Modélisation de mémoire cache pour le calcul de temps d'exécution pire-cas (WCET)

Co-encadrement avec Claire Burguière-Maïza.

Les programmes informatiques qui pilotent des systèmes critiques comme les avions ou les centrales nucléaires sont soumis à des normes sévères. Ainsi, si une boucle de contrôle doit s'exécuter tous les 100e de seconde, l'industriel doit démontrer aux autorités que le corps de cette boucle s'exécute effectivement au maximum en un 100e de seconde. On doit ainsi justifier de bornes dans le pire cas sur le temps d'exécution (Worst case execution time ou WCET), ce qui nécessite d'avoir des informations assez précises sur les contenus possibles des caches du microprocesseur (une lecture de données qui ne sont pas dans la mémoire cache prend un temps considérablement plus long qu'une lecture depuis le cache).

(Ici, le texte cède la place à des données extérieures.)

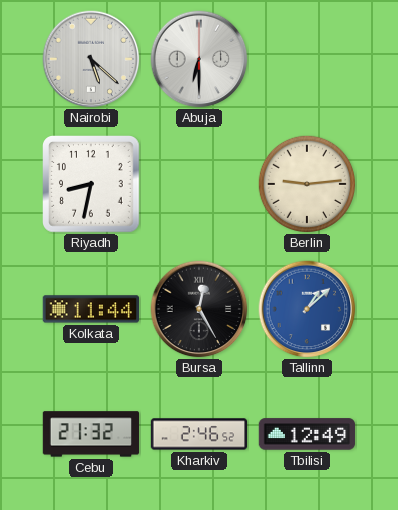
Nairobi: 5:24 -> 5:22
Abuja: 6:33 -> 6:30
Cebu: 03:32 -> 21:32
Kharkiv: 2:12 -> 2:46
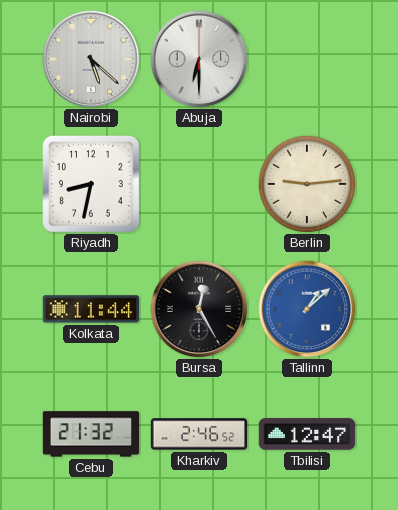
Tbilisi: 12:49 -> 12:47
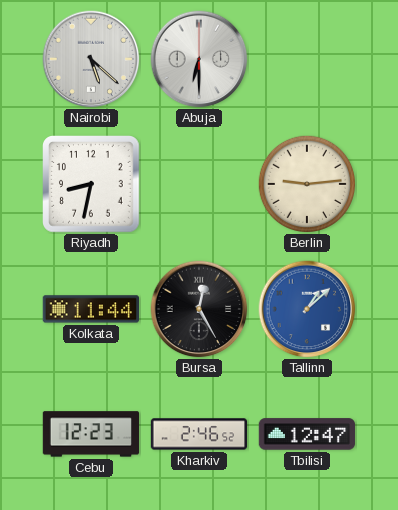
Cebu: 21:32 -> 12:23
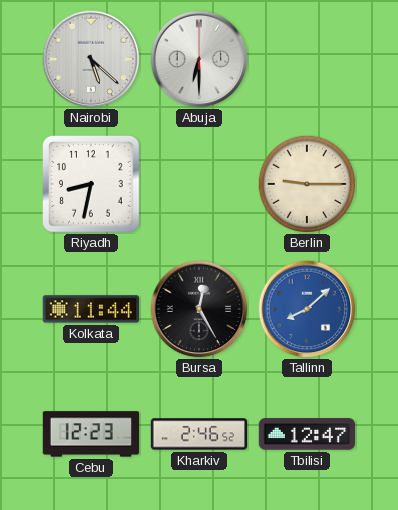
Berlin: 9:14 -> 9:15
Tallinn: 1:08 -> 8:08
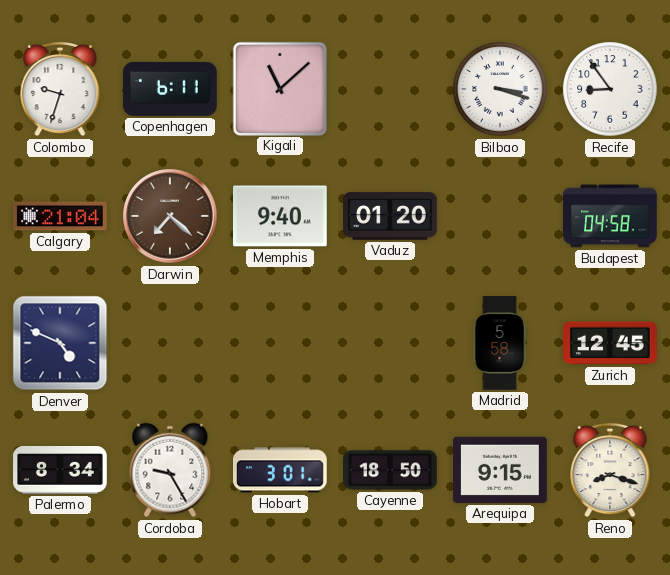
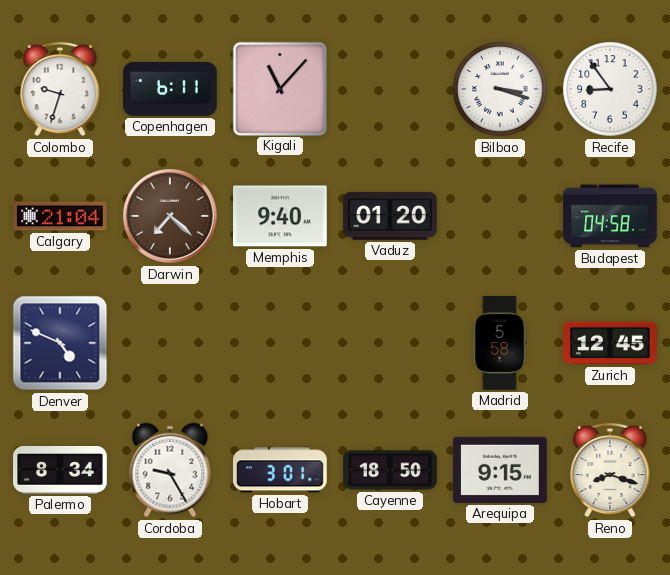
Kigali: 11:08 -> 11:07
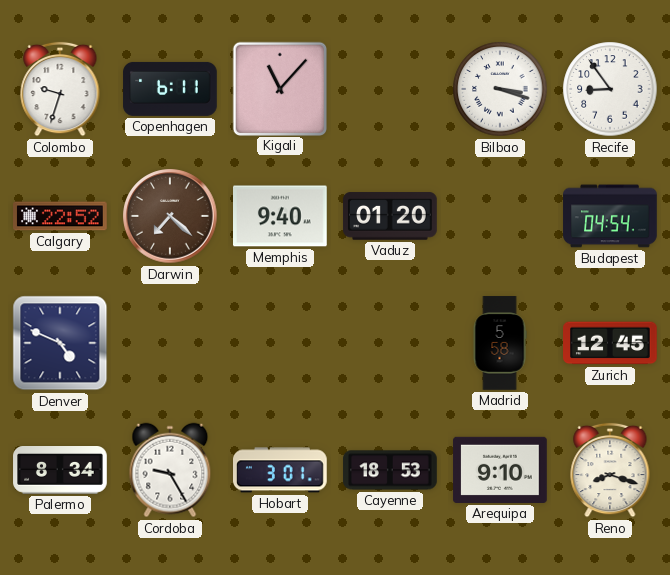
Calgary: 21:04 -> 22:52
Budapest: 04:58 -> 04:54
Cayenne: 18:50 -> 18:53
Arequipa: 9:15 -> 9:10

Des outils de model-checking tels que NuSMV permettent de calculer explicitement, mais sous une forme compacte en mémoire, l'ensemble des états accessibles d'un système à état fini. L'objet du stage est la traduction de code assembleur (ou, à défaut, de code LLVM) vers son action sur le cache d'instructions, afin d'être analysé par des outils de model-checking.

Suivant la progression du stage, la modélisation pourra inclure d'autres éléments, par exemple le pipe-line du processeur.

Élimination de quantificateurs

L'élimination de quantificateurs consiste à transformer une formule logique comprenant des quantificateurs, telle que

∀y (y≥x ⇒ y≥1)
en une formule équivalente sans quantificateurs, ici x≥1. Cette manipulation a de multiple utilités, que ce soit pour aider les mathématiciens à simplifier certaines formules, ou dans la vérification automatisée de programmes informatiques.

Il est possible d'éliminer algorithmiquement les quantificateurs dans l'arithmétique linéaire sur les réels ou dans les entiers (même si c'est, comme d'habitude, plus difficile sur les entiers). Malheureusement, les algorithmes et implémentations existantes sont encore trop lents pour de nombreuses utilisations.

David Monniaux et Nikolaj Bjørner ont publié, respectivement à CAV 2010 et IJCAR 2010, deux articles sur l'élimination de quantificateurs dans l'arithmétique linéaire. Ils ont depuis travaillé sur un algorithme unifié, qui n'est pour le moment qu'à l'état de brouillon. Il s'agirait d'améliorer et d'implémenter cet algorithme.

Une familiarité avec le langage Caml serait utile pour ce stage.

Analyseurs statiques certifiés

L'analyse statique permet de prouver qu'un programme ne provoque pas de dysfonctionnements. Ainsi, des outils comme PolySpace Verifier ou Astrée sont utilisés dans le développement d'applications critiques (aéronautique...). Pourtant, l'analyseur lui-même ne pourrait-il pas être buggué ? Quelle confiance avoir en ses résultats ?

Le projet VERASCO vise à développer un analyseur statique certifié à brancher sur le compilateur certifié CompCert. Il s'agit, dans ce stage, de chercher à comprendre comment certifier certaines des opérations de cet analyseur, notamment les calculs sur contraintes numériques.

Une expérience préalable avec des outils comme Coq et des connaissances en optimisation convexe (programmation linéaire) sont souhaitables.